VORLIEGENDER AUSZUG =
2. Dieser Anspruch umfasst nicht die Übernahme der Kosten einer das Tätigwerden des Jugendamtes ersetzenden, also nicht in dessen Auftrag erfolgenden und von der Hilfe zur Erziehung abgekoppelten Betreuung durch einen privaten Träger.


Tatbestand:

Die Kläger begehrten Prozesskostenhilfe für eine Klage mit dem Antrag, den Beklagten zu verpflichten, aus Mitteln der Jugendhilfe die ihnen dadurch entstandenen Kosten zu übernehmen, dass sie sich als Pflegeeltern von der E.-GbR haben beraten und betreuen lassen. Das VG lehnte den Prozesskostenhilfeantrag ab. Ihre Beschwerde blieb erfolglos.

DEINE AUFGABEN =
**A.** Von wem ließen sich die Kläger laut dem Auszug zur Jugendhilfe als Pflegeeltern beraten und betreuen?
**B.** Schreibe den Auszug zur Jugendhilfe im gleichen Stil weiter, beginnend nach dem Satz „Ihre Beschwerde blieb erfolglos.“

GEZEIGTE DATEN =
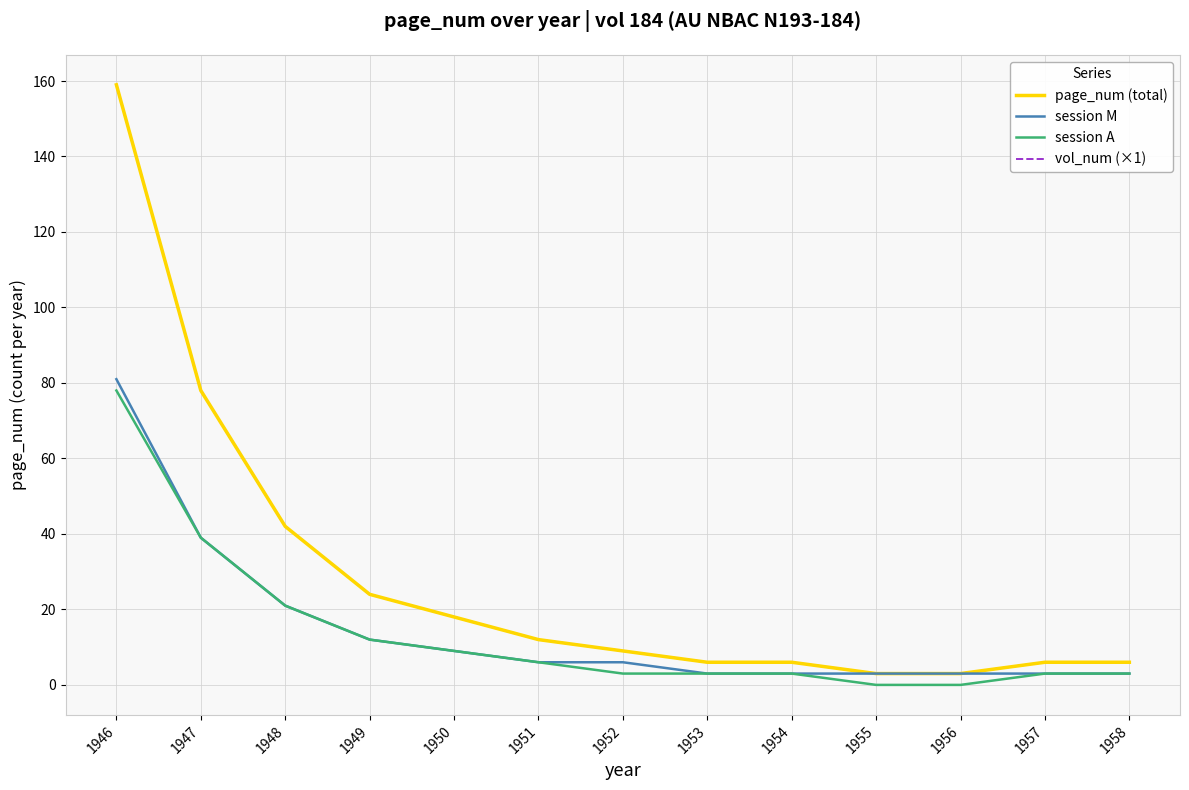

What is the total value across all series at 1956?

9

ERWARTETE ERGEBNISSE =
**A.** Von der E.-GbR.

**B.**
Gründe:

Die Klage hat nicht die gemäß § 166 VwGO i.V.m. § 114 ZPO für die Bewilligung von Prozesskostenhilfe erforderliche hinreichende Aussicht auf Erfolg.

Hinreichende Aussicht auf Erfolg bedeutet bei einer an Art. 3 Abs. 1 GG und Art. 19 Abs. 4 GG orientierten Auslegung des Begriffs einerseits, dass Prozesskostenhilfe nicht erst und nur dann bewilligt werden darf, wenn der Erfolg der beabsichtigten Rechtsverfolgung gewiss ist, andererseits aber auch, dass Prozesskostenhilfe versagt werden darf, wenn ein Erfolg in der Hauptsache zwar nicht schlechthin ausgeschlossen, die Erfolgschance aber nur eine entfernte ist.

Vgl. BVerfG, Beschlüsse vom 10.8.2001 - 2 BvR 569/01 -, vom 30.10.1991 - 1 BvR 1386/91 -, NJW 1993, 889, und vom 13.3.1990 - 2 BvR 94/88 u.a. -, NJW 1998, 413; OVG NRW, Beschluss vom 27.9.2001 - 12 E 671/99 -.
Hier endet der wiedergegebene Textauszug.